# Exercise tasks:
• 1. Decide whether each statement below agrees with the article on making LLMs faster on CPUs: (a) SS1 improved processing times by over 11% in popular LLMs; (b) the three papers were presented at a conference in Vancouver; (c) the NoMAD Attention algorithm doubles AI processing speed on GPUs. Answer yes or no for each, quoting the deciding words of the article.
• 2. In the article on making LLMs faster on CPUs, rewrite the paragraph beginning "Currently, LLMs and foundational AI models" as a bulleted list that keeps its main facts.
• 3. Pick up the article on making LLMs faster on CPUs after its final sentence and continue it.

(Document text)

Supercharged AI? Scientists make LLMs 'twice as fast' on CPUs

The growing demand for artificial intelligence (AI) has fueled a race to develop ever-more powerful models, but this progress comes at a cost. Large language models (LLMs) require immense computational power, expensive hardware, and substantial energy resources, making them inaccessible to many and environmentally unsustainable.

Researchers at Rice University, led by Anshumali Shrivastava, are tackling these issues head-on. Their recent studies, presented at the prestigious Neural Information Processing Systems (NeurIPS) conference in Vancouver, showcase innovative solutions to enhance the efficiency and accessibility of AI systems. The three papers introduced at the conference focus on memory optimization, computational efficiency, and reducing AI’s reliance on expensive hardware, thereby paving the way for more sustainable and broadly accessible AI technologies.

Optimizing AI memory with Sketch Structured Transforms

One of the core challenges with LLMs is their reliance on massive weight matrices, which function as their working memory. The Rice team introduced Sketch Structured Transforms (SS1), a novel technique utilizing parameter sharing from probabilistic algorithms. This method significantly reduces the memory and computational requirements of AI models while maintaining their expressivity and accuracy. The researchers demonstrated that SS1 improved processing times by over 11% in popular LLMs without requiring extensive fine-tuning. This advancement represents a crucial step in making AI models more lightweight and efficient, mitigating the need for vast computational resources and making AI more adaptable for diverse applications.

Currently, LLMs and foundational AI models rely on high-performance GPUs (graphics processing units), making them expensive and limiting their deployment to major cloud data centers. Shrivastava’s team introduced the NoMAD Attention algorithm, designed to optimize AI model operations to run efficiently on standard computer processors (CPUs). By rethinking how calculations are performed, the NoMAD Attention algorithm leverages inherent CPU memory capabilities to streamline operations. This breakthrough effectively doubles AI processing speed on CPUs without compromising accuracy. The implications of this development are profound, as it enables the possibility of running advanced AI systems directly on personal devices such as laptops and smartphones, making AI tools more accessible and reducing dependence on energy-intensive data centers.

(End Document text)
(Available data)

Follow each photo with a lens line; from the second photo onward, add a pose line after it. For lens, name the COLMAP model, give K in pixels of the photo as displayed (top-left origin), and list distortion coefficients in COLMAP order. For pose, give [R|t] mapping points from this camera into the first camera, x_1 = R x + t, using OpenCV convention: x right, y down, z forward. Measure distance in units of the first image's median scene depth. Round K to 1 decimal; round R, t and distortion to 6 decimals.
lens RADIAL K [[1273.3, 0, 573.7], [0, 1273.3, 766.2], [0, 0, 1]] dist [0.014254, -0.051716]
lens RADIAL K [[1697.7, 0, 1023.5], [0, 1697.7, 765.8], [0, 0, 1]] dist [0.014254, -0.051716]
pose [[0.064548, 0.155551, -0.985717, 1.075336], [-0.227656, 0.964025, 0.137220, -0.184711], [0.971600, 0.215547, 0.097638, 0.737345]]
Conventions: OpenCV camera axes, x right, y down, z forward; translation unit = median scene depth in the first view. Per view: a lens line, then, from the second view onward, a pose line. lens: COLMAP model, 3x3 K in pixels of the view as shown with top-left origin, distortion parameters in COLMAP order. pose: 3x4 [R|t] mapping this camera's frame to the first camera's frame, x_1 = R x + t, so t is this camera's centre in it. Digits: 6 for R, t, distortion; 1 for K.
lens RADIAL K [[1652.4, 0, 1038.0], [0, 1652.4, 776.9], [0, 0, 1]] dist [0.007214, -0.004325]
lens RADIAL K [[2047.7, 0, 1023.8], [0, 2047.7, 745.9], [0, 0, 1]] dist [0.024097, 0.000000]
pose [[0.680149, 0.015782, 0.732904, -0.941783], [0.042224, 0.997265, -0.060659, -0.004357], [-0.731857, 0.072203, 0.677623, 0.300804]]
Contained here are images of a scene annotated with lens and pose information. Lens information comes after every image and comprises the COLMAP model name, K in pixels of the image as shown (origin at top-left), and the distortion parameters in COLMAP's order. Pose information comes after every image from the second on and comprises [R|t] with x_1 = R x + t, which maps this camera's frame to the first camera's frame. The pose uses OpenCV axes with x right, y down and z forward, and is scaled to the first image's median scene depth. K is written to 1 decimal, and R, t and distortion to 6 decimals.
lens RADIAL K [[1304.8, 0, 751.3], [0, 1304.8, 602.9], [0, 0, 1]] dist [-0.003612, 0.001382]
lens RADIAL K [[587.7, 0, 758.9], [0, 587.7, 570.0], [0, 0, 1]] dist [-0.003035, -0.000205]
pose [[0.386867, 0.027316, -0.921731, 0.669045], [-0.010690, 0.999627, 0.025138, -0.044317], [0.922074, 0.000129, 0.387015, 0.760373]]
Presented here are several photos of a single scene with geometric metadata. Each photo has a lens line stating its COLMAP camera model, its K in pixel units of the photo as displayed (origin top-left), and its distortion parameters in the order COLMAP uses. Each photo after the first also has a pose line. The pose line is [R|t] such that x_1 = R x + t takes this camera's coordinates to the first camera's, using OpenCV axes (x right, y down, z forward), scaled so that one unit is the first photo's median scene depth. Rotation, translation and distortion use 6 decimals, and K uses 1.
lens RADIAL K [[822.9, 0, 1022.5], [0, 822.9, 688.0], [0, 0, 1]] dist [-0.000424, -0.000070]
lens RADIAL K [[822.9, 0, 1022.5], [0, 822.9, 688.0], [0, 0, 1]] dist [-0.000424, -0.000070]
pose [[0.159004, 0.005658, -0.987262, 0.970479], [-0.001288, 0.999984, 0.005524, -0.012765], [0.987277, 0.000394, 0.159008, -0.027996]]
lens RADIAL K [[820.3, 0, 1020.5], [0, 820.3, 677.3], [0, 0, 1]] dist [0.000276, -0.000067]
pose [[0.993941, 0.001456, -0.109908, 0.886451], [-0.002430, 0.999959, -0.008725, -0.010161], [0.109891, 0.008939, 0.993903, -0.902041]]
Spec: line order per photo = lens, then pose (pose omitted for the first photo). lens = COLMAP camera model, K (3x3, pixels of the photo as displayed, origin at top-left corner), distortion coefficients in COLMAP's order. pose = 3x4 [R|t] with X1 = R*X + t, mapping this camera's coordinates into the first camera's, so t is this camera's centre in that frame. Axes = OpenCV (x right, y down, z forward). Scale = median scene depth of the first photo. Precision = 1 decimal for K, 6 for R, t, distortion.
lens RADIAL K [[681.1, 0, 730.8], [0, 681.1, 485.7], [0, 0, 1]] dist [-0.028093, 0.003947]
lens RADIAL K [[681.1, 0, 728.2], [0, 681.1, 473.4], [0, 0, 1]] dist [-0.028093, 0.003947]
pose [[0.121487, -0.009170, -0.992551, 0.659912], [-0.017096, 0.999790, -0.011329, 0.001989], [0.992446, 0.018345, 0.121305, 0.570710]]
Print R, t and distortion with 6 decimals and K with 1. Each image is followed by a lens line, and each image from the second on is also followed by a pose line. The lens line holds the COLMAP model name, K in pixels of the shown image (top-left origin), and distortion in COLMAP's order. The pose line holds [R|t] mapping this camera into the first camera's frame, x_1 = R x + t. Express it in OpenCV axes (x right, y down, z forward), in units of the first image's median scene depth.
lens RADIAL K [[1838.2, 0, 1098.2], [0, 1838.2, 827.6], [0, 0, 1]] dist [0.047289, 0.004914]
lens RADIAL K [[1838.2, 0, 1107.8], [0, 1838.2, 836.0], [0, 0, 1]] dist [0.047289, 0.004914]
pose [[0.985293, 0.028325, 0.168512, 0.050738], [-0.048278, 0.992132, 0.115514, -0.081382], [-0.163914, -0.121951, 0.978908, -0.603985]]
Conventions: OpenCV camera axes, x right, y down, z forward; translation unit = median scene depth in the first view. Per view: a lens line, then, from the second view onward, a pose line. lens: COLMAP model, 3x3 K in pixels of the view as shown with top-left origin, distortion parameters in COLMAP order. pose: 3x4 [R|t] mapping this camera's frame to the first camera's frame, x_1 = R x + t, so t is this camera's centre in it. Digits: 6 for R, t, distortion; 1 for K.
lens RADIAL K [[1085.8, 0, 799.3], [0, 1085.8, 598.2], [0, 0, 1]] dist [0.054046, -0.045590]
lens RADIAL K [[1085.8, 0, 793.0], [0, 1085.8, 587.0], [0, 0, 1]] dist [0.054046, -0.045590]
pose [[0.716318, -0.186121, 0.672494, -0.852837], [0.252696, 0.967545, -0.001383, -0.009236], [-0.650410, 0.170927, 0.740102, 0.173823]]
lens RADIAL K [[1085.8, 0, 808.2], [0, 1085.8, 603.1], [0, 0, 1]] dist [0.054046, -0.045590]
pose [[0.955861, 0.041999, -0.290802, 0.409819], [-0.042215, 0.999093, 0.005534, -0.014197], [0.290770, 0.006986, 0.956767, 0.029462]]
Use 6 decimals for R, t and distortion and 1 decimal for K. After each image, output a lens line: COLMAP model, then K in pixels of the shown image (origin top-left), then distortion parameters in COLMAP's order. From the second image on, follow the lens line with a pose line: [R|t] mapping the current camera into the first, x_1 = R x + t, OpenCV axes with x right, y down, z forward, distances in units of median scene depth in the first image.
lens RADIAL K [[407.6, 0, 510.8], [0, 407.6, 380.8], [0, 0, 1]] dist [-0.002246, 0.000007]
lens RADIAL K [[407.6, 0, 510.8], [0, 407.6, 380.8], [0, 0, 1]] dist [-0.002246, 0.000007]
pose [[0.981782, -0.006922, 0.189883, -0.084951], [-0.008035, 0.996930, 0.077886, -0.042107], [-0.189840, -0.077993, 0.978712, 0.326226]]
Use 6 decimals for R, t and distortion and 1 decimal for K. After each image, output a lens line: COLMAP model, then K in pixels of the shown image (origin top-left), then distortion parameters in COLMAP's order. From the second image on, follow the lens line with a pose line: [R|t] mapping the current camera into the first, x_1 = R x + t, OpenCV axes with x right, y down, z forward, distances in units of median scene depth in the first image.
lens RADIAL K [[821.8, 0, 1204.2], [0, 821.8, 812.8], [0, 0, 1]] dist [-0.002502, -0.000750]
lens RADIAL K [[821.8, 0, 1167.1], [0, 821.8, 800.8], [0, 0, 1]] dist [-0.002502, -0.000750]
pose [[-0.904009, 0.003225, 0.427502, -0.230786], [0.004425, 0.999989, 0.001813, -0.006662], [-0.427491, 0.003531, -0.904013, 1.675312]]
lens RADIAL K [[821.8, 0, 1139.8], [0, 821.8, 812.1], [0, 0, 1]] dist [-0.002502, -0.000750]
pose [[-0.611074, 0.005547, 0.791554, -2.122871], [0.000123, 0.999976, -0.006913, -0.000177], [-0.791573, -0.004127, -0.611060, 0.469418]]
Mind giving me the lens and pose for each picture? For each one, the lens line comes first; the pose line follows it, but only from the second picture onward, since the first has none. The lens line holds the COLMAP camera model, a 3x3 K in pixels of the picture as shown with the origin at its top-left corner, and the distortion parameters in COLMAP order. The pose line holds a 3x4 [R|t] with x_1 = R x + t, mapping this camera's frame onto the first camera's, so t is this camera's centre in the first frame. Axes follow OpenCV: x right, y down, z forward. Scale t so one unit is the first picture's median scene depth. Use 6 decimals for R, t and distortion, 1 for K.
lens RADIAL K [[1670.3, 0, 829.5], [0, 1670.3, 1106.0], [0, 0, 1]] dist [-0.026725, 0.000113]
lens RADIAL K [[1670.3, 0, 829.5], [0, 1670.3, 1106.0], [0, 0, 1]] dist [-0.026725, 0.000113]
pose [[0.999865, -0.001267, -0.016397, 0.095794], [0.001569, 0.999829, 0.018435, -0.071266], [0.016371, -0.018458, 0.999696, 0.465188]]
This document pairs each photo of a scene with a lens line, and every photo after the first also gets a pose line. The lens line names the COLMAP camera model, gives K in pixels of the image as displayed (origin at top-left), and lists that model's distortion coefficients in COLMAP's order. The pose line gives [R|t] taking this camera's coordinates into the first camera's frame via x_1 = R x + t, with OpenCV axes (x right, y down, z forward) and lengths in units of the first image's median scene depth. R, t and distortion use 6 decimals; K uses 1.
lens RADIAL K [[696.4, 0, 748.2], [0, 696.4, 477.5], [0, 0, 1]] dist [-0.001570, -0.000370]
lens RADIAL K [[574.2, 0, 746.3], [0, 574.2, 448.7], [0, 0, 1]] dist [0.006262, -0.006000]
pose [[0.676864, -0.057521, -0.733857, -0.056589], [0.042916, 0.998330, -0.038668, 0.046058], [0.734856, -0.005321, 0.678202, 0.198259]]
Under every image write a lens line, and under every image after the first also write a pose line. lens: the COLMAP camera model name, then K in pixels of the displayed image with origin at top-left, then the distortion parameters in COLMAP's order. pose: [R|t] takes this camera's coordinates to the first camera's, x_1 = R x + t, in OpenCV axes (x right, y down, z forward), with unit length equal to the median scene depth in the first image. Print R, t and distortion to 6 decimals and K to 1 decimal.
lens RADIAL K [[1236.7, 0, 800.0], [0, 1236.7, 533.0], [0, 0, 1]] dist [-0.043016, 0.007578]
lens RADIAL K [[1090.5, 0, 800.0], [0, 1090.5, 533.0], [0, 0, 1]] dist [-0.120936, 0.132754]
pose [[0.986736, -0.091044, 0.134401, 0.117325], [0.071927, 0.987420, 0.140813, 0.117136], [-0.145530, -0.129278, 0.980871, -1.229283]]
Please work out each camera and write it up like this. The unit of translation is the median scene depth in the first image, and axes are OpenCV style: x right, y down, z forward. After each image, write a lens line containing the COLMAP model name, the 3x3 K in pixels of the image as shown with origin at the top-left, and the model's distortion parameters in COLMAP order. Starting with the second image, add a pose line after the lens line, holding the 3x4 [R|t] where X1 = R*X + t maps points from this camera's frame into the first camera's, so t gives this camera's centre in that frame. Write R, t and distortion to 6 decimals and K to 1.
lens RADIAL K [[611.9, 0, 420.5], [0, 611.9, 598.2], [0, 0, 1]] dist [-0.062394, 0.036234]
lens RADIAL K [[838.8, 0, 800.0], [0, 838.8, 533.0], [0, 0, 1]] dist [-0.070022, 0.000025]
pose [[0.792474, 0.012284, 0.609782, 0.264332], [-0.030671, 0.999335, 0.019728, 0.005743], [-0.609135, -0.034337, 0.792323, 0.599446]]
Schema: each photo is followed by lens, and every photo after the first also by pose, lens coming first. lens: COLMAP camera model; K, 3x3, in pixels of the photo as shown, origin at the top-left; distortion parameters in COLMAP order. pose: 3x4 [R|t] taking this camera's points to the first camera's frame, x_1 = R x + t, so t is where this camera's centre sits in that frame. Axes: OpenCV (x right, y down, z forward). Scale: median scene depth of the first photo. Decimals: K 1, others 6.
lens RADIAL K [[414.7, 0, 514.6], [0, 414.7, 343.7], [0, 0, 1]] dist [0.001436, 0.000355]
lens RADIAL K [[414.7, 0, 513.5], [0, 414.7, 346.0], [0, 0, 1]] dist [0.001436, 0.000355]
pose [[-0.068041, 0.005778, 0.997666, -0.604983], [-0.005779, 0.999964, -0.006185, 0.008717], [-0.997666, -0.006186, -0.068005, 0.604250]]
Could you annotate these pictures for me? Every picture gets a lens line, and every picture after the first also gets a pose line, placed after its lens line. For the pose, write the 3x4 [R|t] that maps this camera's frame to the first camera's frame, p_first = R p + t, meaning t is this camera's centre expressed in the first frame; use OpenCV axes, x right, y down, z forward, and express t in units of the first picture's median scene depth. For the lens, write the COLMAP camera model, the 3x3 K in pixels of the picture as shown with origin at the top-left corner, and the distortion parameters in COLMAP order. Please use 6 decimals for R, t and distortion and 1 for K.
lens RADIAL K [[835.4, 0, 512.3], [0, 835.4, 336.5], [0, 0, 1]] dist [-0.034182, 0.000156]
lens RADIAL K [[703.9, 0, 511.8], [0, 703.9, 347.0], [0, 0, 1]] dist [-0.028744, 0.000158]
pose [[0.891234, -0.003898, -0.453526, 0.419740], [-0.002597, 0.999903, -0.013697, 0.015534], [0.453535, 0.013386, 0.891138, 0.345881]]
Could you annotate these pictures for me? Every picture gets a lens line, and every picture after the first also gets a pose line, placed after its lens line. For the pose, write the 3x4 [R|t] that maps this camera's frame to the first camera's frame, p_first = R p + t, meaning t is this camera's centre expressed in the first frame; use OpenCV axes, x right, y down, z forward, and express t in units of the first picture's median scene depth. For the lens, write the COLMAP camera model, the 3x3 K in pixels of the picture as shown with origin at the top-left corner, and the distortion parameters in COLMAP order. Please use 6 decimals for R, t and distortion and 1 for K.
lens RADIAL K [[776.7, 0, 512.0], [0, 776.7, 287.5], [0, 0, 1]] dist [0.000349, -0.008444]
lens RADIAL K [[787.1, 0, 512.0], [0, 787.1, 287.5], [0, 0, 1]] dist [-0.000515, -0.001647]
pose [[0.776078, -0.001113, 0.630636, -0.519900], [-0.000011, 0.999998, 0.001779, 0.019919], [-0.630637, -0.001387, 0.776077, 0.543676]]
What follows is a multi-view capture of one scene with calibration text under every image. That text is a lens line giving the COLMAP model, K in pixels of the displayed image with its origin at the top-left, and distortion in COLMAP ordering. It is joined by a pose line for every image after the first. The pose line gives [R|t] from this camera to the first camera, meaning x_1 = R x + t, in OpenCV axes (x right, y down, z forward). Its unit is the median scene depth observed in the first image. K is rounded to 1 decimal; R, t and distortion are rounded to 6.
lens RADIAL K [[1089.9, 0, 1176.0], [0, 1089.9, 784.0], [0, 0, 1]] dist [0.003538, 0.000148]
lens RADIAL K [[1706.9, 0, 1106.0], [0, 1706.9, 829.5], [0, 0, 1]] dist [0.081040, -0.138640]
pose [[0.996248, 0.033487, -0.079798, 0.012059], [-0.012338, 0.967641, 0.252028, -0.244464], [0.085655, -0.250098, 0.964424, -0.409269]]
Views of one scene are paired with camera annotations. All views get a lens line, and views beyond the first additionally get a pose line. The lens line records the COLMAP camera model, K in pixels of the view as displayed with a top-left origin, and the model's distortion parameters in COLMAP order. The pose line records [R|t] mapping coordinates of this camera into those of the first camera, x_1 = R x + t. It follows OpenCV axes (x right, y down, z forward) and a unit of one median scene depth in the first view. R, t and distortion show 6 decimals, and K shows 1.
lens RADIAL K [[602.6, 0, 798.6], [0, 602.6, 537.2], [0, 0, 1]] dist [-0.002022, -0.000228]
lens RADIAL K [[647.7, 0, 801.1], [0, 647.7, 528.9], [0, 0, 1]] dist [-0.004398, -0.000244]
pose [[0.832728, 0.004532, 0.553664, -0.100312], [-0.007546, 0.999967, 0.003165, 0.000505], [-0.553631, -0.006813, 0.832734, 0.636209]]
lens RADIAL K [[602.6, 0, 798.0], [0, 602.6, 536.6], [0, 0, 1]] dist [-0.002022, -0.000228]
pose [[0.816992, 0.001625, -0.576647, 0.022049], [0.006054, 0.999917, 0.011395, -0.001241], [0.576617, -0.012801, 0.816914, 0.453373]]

(End Available data)

# Responses for each task:
• 1.
(a) Yes: "SS1 improved processing times by over 11% in popular LLMs without requiring extensive fine-tuning."
(b) Yes: "presented at the prestigious Neural Information Processing Systems (NeurIPS) conference in Vancouver"
(c) No: "This breakthrough effectively doubles AI processing speed on CPUs without compromising accuracy."

• 2.
- LLMs and foundational AI models currently depend on high-performance GPUs. This makes them expensive and limits their deployment to major cloud data centers.
- Shrivastava's team introduced the NoMAD Attention algorithm so that AI models can run efficiently on standard CPUs.
- The algorithm rethinks how calculations are performed and uses inherent CPU memory capabilities to streamline operations.
- It effectively doubles AI processing speed on CPUs without compromising accuracy.
- This could let advanced AI systems run directly on laptops and smartphones, which would make AI tools more accessible and reduce dependence on energy-intensive data centers.

• 3.
Another significant limitation of LLMs is their growing context memory, known as the key-value (KV) cache, which expands as AI interactions progress, demanding substantial high-speed memory storage. The Rice research team tackled this issue with their coupled quantization method, which compresses related memory pieces together rather than individually, optimizing storage without sacrificing model performance. Their findings reveal that AI models can operate effectively while using just one bit per piece of stored information - the smallest possible unit - without degrading output quality. This approach not only makes AI models more memory-efficient but also reduces the computational strain required for continuous AI interactions, making real-time AI applications more viable and sustainable.

The future of AI: Democratization through efficiency

The groundbreaking work from Shrivastava’s team at Rice University envisions a future where AI is no longer restricted to major corporations with vast computing resources. By significantly reducing energy and computational demands, these advancements lower the barriers for businesses and organizations to develop their own specialized AI tools. However, as Shrivastava emphasizes, achieving this vision requires more than just algorithmic innovations. The ongoing challenge of balancing AI’s rapid expansion with sustainability remains critical.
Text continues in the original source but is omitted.